Я кивнул, потому что все невысказанные слова, за много-много лет встали в горле, и произнести хоть что-то я не смог бы.
– Ромкой, – улыбнулась, – Ромкой хотела назвать. В честь тебя. Ты же тогда, в школе, меня спас – думала руки на себя наложу со стыда. А ты сделал все это, а потом ходил рядом со мной, словно я – королева, – судорожный вздох, – Хоть и не видела тебя столько лет, но помнила твою доброту.
У меня с груди словно бетонную плиту сняли, и я выдохнул – так громко, что Катя вздрогнула. Потом она снова прикрыла веки и прислонилась затылком к стене.
– Сидела на кушетке, а сама думала – как же я так могу, подло и лицемерно. Одного хотеть и не уберечь, а от другого избавиться. Переоделась и пошла к гинекологу, на учет вставать. Ты прости, что я не сказала у больницы. Должна была, но я в таком раздрае была. Сама до конца не понимала, что и как будет.
Тишина, которая наступила в крохотном помещении, больше не давила. Единственное, о чем я подумал мельком – то что, что сказал ей тогда: «Не прощу».
Все равно ведь простил бы. Не смог бы понять, но простил бы. А оно все вот как повернулось… Получается, обидел ее, причинил боль, не выслушав, не дав объясниться, не выяснив все до конца – снова попер напролом, и чуть не разрушил все своими собственными же руками.
– У Милены аутизм, – произнесла едва слышно, а я вздрогнул, – Я поэтому думала об аборте. Просто не знаю, как ей объяснить, что наша жизнь изменится снова – только наладилось все.
– Я понимаю, – осторожно произнес я.
– Она – не псих, – резко вскинулась Катя и я поднял руки в оборонительном жесте:
– Я этого не говорил.
– Она не сумасшедшая, Рома. Она просто другая, – слезы снова потекли по ее щекам, а я медленно сполз по стене на пол, так и не решаясь к ней подойти, – Она умная, она все понимает. Она не агрессивная, напротив, ее очень легко ранить. И я люблю ее больше всего на свете, я все сделаю для нее, я живу только ради нее, – зашептала она, – Поэтому я испугалась, когда тебе сорвало башню. Если она увидит что-то подобное, у нее будет срыв, а я больше не вынесу этого.
– Артем? – осторожно намекнул я, чувствуя, как внутри закипает ярость.
– Да. Он не бил меня, хотя то, что он сделал было сродни этому. Если не хуже. Понимаешь, иногда слова ранят сильнее, чем удар кулаком в лицо, – понимающе кивнул, а Катя продолжила, – Милена видела и весь прогресс, которого мы достигли – коту под хвост. Она перестала разговаривать и замкнулась. Артема боялась, как огня и полгода даже подойти к нему не могла. Сейчас все наладилось и тут это, – вздохнув, посмотрела на меня и вяло улыбнулась, – Поздравляю.
– Спасибо, – я невольно улыбнулся в ответ, – Как назовем?

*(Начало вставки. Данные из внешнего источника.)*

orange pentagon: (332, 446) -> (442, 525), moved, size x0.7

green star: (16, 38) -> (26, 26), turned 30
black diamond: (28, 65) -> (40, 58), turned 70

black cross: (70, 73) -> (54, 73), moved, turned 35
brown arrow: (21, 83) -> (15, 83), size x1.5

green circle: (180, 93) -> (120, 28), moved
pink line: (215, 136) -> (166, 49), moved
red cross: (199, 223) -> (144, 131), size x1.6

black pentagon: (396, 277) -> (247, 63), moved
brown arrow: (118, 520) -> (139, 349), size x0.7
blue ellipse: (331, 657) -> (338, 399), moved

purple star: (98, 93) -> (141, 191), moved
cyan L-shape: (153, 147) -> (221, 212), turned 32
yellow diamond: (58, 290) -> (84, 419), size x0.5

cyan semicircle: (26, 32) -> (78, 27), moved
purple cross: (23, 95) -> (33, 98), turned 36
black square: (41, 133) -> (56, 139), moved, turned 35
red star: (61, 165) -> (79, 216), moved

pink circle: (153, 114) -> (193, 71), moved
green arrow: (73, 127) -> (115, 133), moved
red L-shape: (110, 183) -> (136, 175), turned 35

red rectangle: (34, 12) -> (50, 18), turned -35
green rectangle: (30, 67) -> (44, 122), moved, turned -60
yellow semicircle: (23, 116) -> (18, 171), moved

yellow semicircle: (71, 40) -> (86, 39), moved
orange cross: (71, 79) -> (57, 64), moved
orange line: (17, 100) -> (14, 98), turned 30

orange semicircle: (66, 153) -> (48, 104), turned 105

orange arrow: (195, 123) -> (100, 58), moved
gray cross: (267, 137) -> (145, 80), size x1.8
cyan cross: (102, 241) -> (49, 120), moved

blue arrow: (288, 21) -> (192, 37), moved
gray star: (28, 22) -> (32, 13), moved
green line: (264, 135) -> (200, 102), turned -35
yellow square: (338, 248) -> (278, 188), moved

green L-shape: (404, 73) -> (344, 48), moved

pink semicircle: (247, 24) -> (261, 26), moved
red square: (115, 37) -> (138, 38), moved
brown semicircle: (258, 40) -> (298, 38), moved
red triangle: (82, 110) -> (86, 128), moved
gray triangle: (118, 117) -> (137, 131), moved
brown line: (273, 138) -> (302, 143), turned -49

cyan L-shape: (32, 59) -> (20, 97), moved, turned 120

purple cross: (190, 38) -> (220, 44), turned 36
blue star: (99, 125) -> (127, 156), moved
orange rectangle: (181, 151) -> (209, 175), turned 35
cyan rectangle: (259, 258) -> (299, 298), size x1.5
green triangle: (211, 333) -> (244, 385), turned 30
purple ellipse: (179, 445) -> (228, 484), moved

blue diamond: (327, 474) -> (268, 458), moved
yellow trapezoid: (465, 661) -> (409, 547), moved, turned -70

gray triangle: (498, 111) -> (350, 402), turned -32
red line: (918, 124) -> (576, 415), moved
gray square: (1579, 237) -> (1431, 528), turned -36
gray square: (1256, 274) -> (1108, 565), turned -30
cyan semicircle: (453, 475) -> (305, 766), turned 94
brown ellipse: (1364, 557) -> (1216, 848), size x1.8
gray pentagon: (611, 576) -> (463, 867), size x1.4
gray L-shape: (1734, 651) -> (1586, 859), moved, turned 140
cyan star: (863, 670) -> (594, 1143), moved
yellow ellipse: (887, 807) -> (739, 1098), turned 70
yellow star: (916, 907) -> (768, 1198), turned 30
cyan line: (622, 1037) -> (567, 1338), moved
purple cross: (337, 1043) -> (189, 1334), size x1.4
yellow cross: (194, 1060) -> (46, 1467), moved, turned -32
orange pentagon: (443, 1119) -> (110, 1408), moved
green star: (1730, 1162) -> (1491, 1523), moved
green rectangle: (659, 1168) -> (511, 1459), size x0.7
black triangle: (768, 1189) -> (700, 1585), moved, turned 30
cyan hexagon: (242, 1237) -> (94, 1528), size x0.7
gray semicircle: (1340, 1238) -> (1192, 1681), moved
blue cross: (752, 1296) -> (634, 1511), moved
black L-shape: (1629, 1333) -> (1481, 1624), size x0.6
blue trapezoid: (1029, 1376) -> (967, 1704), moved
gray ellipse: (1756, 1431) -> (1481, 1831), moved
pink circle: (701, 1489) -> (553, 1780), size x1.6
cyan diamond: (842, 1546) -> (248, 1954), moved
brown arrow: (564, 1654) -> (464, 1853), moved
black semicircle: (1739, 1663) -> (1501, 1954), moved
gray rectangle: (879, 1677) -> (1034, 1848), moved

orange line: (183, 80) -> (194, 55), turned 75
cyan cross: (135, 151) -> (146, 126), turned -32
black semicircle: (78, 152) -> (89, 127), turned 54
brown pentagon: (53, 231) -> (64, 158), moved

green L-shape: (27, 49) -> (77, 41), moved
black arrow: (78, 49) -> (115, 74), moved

Тихо фыркнув, Катька начала вставать, и я быстро подскочил на ноги, протягивая ей руку. Ухватившись за мою ладонь, она выпрямилась и пожала плечами.
– Выносить бы еще.
– Выносим.
– И родить.
– Родим, – я невольно улыбнулся, убирая ее волосы за плечи.
– И воспитать.
– Воспитаем, – обхватив ее руками, я прижался губами к ее лбу, – Ежик, мы все сделаем; со всем справимся. Только вместе. Ладно?
– А надо? – неуверенно спросила моя Катька.
– Надо, – твердо ответил я.
– Ладно.
Эпилог
Her skin is like velvet
So I went to her home
Her place like a palace
With things you can’t own
Her skin is like velvet
And hear how she sings
Hear how she sings…
A-Ha «Velvet»
2015 г.
Чашка кофе приземлилась на стол, и я поблагодарил Катю улыбкой. Она подмигнула мне, развернулась к двери, но замерла на полпути и быстро взглянула на часы, висящие на стене.
– Милый, – промурлыкала, возвращаясь ко мне, – Я Романа Романовича уложила только что и, – снова взгляд на циферблат, – Согласно нашему режиму у нас есть сорок минут до следующего кормления.
Я усмехнулся, когда она присела на краешек стола и провел ладонями по ее бедрам, задирая ночную сорочку из гладкого кремового шелка. Подвинулся поближе, пока Катя устроилась поудобнее и раздвинул ее ноги. Наклонился, поцеловав внутреннюю сторону бедра, но ее рука остановила меня, мягко оттолкнув голову.
– В чем дело?
– Ром, три месяца прошло, – изогнув бровь, Катя прикусила нижнюю губу.
– И? – я понял, на что она намекает, но сделал вид, что не понимаю – как всегда.